Four individual cases of professionally unattended birth are used to explore the larger ‘case’ of homebirth service provision in Ireland. The women in these cases were unable to access midwife-attended homebirth. They depended on emergency services for hospital transfer. They hid their intention to birth unattended in order to avoid criticism of themselves or their lay attendants. Current Irish Health Service Executive (HSE) homebirth provision does not adequately address demand for homebirth in Ireland. Some women, including those considered too high-risk for homebirth, will choose to birth alone if midwifery attendance is unavailable.

In Ireland, some women who are unable to access a midwife-attended homebirth are choosing to give birth at home without assistance. This paper describes the experience of four such women, whose stories reveal the context and larger case of the Irish homebirth service. Background literature on unassisted or ‘freebirth’ is followed by an outline of current Irish homebirth services, illustrating the context of the women's decisions.
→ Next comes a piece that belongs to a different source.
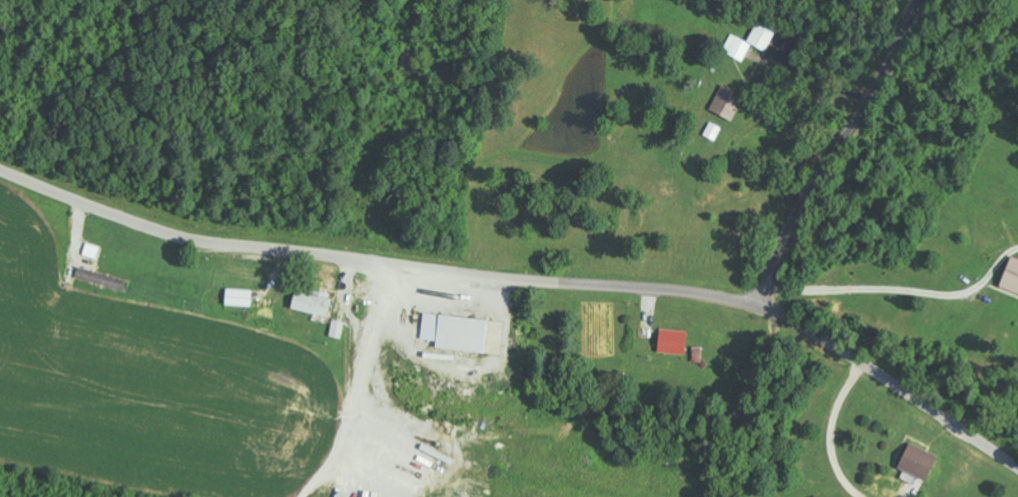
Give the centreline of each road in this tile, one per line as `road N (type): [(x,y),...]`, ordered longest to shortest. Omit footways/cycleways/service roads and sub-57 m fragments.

Deliberately unassisted birth, where the option of birth attended by a trained professional is freely available, has been called ‘freebirth’ (Shanley, 2012). Freebirth must be acknowledged as a ‘choice’ only in resource-rich contexts where access to hospitals and trained birth attendants is largely unproblematic (Lundgren, 2010).

In countries such as Ireland, the UK, New Zealand and the Netherlands, midwife-attended birth is the norm and, to varying degrees, homebirth is accommodated. Freebirth, however, is seen as an active rejection of cultural birth norms and is described as an explicit critique of the dominant maternity services (Miller, 2012; Worman-Ross and Mix, 2013).